> [What the task requires] All of the entries need to be printed again exactly; pictures are the only thing to omit.

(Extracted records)
══════════════════════════════
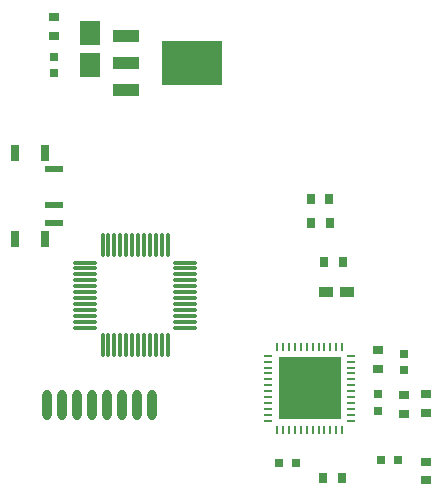
<source format=gtp>
G04*
G04 #@! TF.GenerationSoftware,Altium Limited,Altium Designer,18.0.11 (651)*
G04*
G04 Layer_Color=8421504*
%FSLAX25Y25*%
%MOIN*%
G70*
G01*
G75*
%ADD17R,0.05906X0.02362*%
%ADD18R,0.03150X0.05512*%
%ADD19R,0.03799X0.03150*%
%ADD20R,0.05000X0.03500*%
%ADD21R,0.03150X0.03799*%
%ADD22R,0.03000X0.03000*%
%ADD23O,0.03150X0.10079*%
%ADD24R,0.03000X0.03000*%
%ADD25O,0.00984X0.03150*%
%ADD26O,0.03150X0.00984*%
%ADD27R,0.20866X0.20866*%
%ADD28O,0.01181X0.08268*%
%ADD29O,0.08268X0.01181*%
%ADD30R,0.06693X0.07874*%
%ADD31R,0.20000X0.15000*%
%ADD32R,0.09000X0.04000*%
D17*
X15858Y-74858D02*
D03*
Y-68953D02*
D03*
Y-57142D02*
D03*
D18*
X12921Y-80370D02*
D03*
X3079D02*
D03*
Y-51630D02*
D03*
X12921D02*
D03*
D19*
X140000Y-132000D02*
D03*
Y-138299D02*
D03*
X132500Y-138500D02*
D03*
Y-132201D02*
D03*
X140000Y-160799D02*
D03*
Y-154500D02*
D03*
X124000Y-117201D02*
D03*
Y-123500D02*
D03*
X16000Y-6201D02*
D03*
Y-12500D02*
D03*
D20*
X106500Y-98000D02*
D03*
X113500D02*
D03*
D21*
X112299Y-88000D02*
D03*
X106000D02*
D03*
X105701Y-160000D02*
D03*
X112000D02*
D03*
X107799Y-67000D02*
D03*
X101500D02*
D03*
X101701Y-75000D02*
D03*
X108000D02*
D03*
D22*
X96500Y-155100D02*
D03*
X91000Y-155000D02*
D03*
X130500Y-154000D02*
D03*
X125000Y-153900D02*
D03*
D23*
X48500Y-135500D02*
D03*
X43500D02*
D03*
X38500D02*
D03*
X33500D02*
D03*
X28500D02*
D03*
X23500D02*
D03*
X18500D02*
D03*
X13500D02*
D03*
D24*
X124000Y-137500D02*
D03*
X124100Y-132000D02*
D03*
X132600Y-118500D02*
D03*
X132500Y-124000D02*
D03*
X16000Y-25000D02*
D03*
X16100Y-19500D02*
D03*
D25*
X90394Y-143827D02*
D03*
X92362D02*
D03*
X94331D02*
D03*
X96299D02*
D03*
X98268D02*
D03*
X100236D02*
D03*
X102205D02*
D03*
X104173D02*
D03*
X106142D02*
D03*
X108110D02*
D03*
X110079D02*
D03*
X112047D02*
D03*
Y-116268D02*
D03*
X110079D02*
D03*
X108110D02*
D03*
X106142D02*
D03*
X104173D02*
D03*
X102205D02*
D03*
X100236D02*
D03*
X98268D02*
D03*
X96299D02*
D03*
X94331D02*
D03*
X92362D02*
D03*
X90394D02*
D03*
D26*
X115000Y-140874D02*
D03*
Y-138906D02*
D03*
Y-136937D02*
D03*
Y-134968D02*
D03*
Y-133000D02*
D03*
Y-131032D02*
D03*
Y-129063D02*
D03*
Y-127094D02*
D03*
Y-125126D02*
D03*
Y-123158D02*
D03*
Y-121189D02*
D03*
Y-119220D02*
D03*
X87441D02*
D03*
Y-121189D02*
D03*
Y-123158D02*
D03*
Y-125126D02*
D03*
Y-127094D02*
D03*
Y-129063D02*
D03*
Y-131032D02*
D03*
Y-133000D02*
D03*
Y-134968D02*
D03*
Y-136937D02*
D03*
Y-138906D02*
D03*
Y-140874D02*
D03*
D27*
X101221Y-130047D02*
D03*
D28*
X32173Y-115642D02*
D03*
X34142D02*
D03*
X36110D02*
D03*
X38079D02*
D03*
X40047D02*
D03*
X42016D02*
D03*
X43984D02*
D03*
X45953D02*
D03*
X47921D02*
D03*
X49890D02*
D03*
X51858D02*
D03*
X53827D02*
D03*
Y-82458D02*
D03*
X51858D02*
D03*
X49890D02*
D03*
X47921D02*
D03*
X45953D02*
D03*
X43984D02*
D03*
X42016D02*
D03*
X40047D02*
D03*
X38079D02*
D03*
X36110D02*
D03*
X34142D02*
D03*
X32173D02*
D03*
D29*
X59642Y-109827D02*
D03*
Y-107858D02*
D03*
Y-105890D02*
D03*
Y-103921D02*
D03*
Y-101953D02*
D03*
Y-99984D02*
D03*
Y-98016D02*
D03*
Y-96047D02*
D03*
Y-94079D02*
D03*
Y-92110D02*
D03*
Y-90142D02*
D03*
Y-88173D02*
D03*
X26358D02*
D03*
Y-90142D02*
D03*
Y-92110D02*
D03*
Y-94079D02*
D03*
Y-96047D02*
D03*
Y-98016D02*
D03*
Y-99984D02*
D03*
Y-101953D02*
D03*
Y-103921D02*
D03*
Y-105890D02*
D03*
Y-107858D02*
D03*
Y-109827D02*
D03*
D30*
X28000Y-22315D02*
D03*
Y-11500D02*
D03*
D31*
X62000Y-21500D02*
D03*
D32*
X40000D02*
D03*
Y-12500D02*
D03*
Y-30500D02*
D03*
M02*

</source>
══════════════════════════════
> [Written answer]
<source format=gtp>
G04*
G04 #@! TF.GenerationSoftware,Altium Limited,Altium Designer,18.0.11 (651)*
G04*
G04 Layer_Color=8421504*
%FSLAX25Y25*%
%MOIN*%
G70*
G01*
G75*
%ADD17R,0.05906X0.02362*%
%ADD18R,0.03150X0.05512*%
%ADD19R,0.03799X0.03150*%
%ADD20R,0.05000X0.03500*%
%ADD21R,0.03150X0.03799*%
%ADD22R,0.03000X0.03000*%
%ADD23O,0.03150X0.10079*%
%ADD24R,0.03000X0.03000*%
%ADD25O,0.00984X0.03150*%
%ADD26O,0.03150X0.00984*%
%ADD27R,0.20866X0.20866*%
%ADD28O,0.01181X0.08268*%
%ADD29O,0.08268X0.01181*%
%ADD30R,0.06693X0.07874*%
%ADD31R,0.20000X0.15000*%
%ADD32R,0.09000X0.04000*%
D17*
X15858Y-74858D02*
D03*
Y-68953D02*
D03*
Y-57142D02*
D03*
D18*
X12921Y-80370D02*
D03*
X3079D02*
D03*
Y-51630D02*
D03*
X12921D02*
D03*
D19*
X140000Y-132000D02*
D03*
Y-138299D02*
D03*
X132500Y-138500D02*
D03*
Y-132201D02*
D03*
X140000Y-160799D02*
D03*
Y-154500D02*
D03*
X124000Y-117201D02*
D03*
Y-123500D02*
D03*
X16000Y-6201D02*
D03*
Y-12500D02*
D03*
D20*
X106500Y-98000D02*
D03*
X113500D02*
D03*
D21*
X112299Y-88000D02*
D03*
X106000D02*
D03*
X105701Y-160000D02*
D03*
X112000D02*
D03*
X107799Y-67000D02*
D03*
X101500D02*
D03*
X101701Y-75000D02*
D03*
X108000D02*
D03*
D22*
X96500Y-155100D02*
D03*
X91000Y-155000D02*
D03*
X130500Y-154000D02*
D03*
X125000Y-153900D02*
D03*
D23*
X48500Y-135500D02*
D03*
X43500D02*
D03*
X38500D02*
D03*
X33500D02*
D03*
X28500D02*
D03*
X23500D02*
D03*
X18500D02*
D03*
X13500D02*
D03*
D24*
X124000Y-137500D02*
D03*
X124100Y-132000D02*
D03*
X132600Y-118500D02*
D03*
X132500Y-124000D02*
D03*
X16000Y-25000D02*
D03*
X16100Y-19500D02*
D03*
D25*
X90394Y-143827D02*
D03*
X92362D02*
D03*
X94331D02*
D03*
X96299D02*
D03*
X98268D02*
D03*
X100236D02*
D03*
X102205D02*
D03*
X104173D02*
D03*
X106142D02*
D03*
X108110D02*
D03*
X110079D02*
D03*
X112047D02*
D03*
Y-116268D02*
D03*
X110079D02*
D03*
X108110D02*
D03*
X106142D02*
D03*
X104173D02*
D03*
X102205D02*
D03*
X100236D02*
D03*
X98268D02*
D03*
X96299D02*
D03*
X94331D02*
D03*
X92362D02*
D03*
X90394D02*
D03*
D26*
X115000Y-140874D02*
D03*
Y-138906D02*
D03*
Y-136937D02*
D03*
Y-134968D02*
D03*
Y-133000D02*
D03*
Y-131032D02*
D03*
Y-129063D02*
D03*
Y-127094D02*
D03*
Y-125126D02*
D03*
Y-123158D02*
D03*
Y-121189D02*
D03*
Y-119220D02*
D03*
X87441D02*
D03*
Y-121189D02*
D03*
Y-123158D02*
D03*
Y-125126D02*
D03*
Y-127094D02*
D03*
Y-129063D02*
D03*
Y-131032D02*
D03*
Y-133000D02*
D03*
Y-134968D02*
D03*
Y-136937D02*
D03*
Y-138906D02*
D03*
Y-140874D02*
D03*
D27*
X101221Y-130047D02*
D03*
D28*
X32173Y-115642D02*
D03*
X34142D02*
D03*
X36110D02*
D03*
X38079D02*
D03*
X40047D02*
D03*
X42016D02*
D03*
X43984D02*
D03*
X45953D02*
D03*
X47921D02*
D03*
X49890D02*
D03*
X51858D02*
D03*
X53827D02*
D03*
Y-82458D02*
D03*
X51858D02*
D03*
X49890D02*
D03*
X47921D02*
D03*
X45953D02*
D03*
X43984D02*
D03*
X42016D02*
D03*
X40047D02*
D03*
X38079D02*
D03*
X36110D02*
D03*
X34142D02*
D03*
X32173D02*
D03*
D29*
X59642Y-109827D02*
D03*
Y-107858D02*
D03*
Y-105890D02*
D03*
Y-103921D02*
D03*
Y-101953D02*
D03*
Y-99984D02*
D03*
Y-98016D02*
D03*
Y-96047D02*
D03*
Y-94079D02*
D03*
Y-92110D02*
D03*
Y-90142D02*
D03*
Y-88173D02*
D03*
X26358D02*
D03*
Y-90142D02*
D03*
Y-92110D02*
D03*
Y-94079D02*
D03*
Y-96047D02*
D03*
Y-98016D02*
D03*
Y-99984D02*
D03*
Y-101953D02*
D03*
Y-103921D02*
D03*
Y-105890D02*
D03*
Y-107858D02*
D03*
Y-109827D02*
D03*
D30*
X28000Y-22315D02*
D03*
Y-11500D02*
D03*
D31*
X62000Y-21500D02*
D03*
D32*
X40000D02*
D03*
Y-12500D02*
D03*
Y-30500D02*
D03*
M02*

</source>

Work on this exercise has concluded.